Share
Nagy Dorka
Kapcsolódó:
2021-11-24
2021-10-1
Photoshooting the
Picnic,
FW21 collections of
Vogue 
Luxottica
——————
__EXERCISE__:
Output the text of these records as a JSON array of strings, one string per line, with blank lines omitted.

__EXPECTED OUTPUT__:
[
  "Share",
  "Nagy Dorka",
  "Kapcsolódó:",
  "2021-11-24",
  "2021-10-1",
  "Photoshooting the",
  "Picnic,",
  "FW21 collections of",
  "Vogue ",
  "Luxottica"
]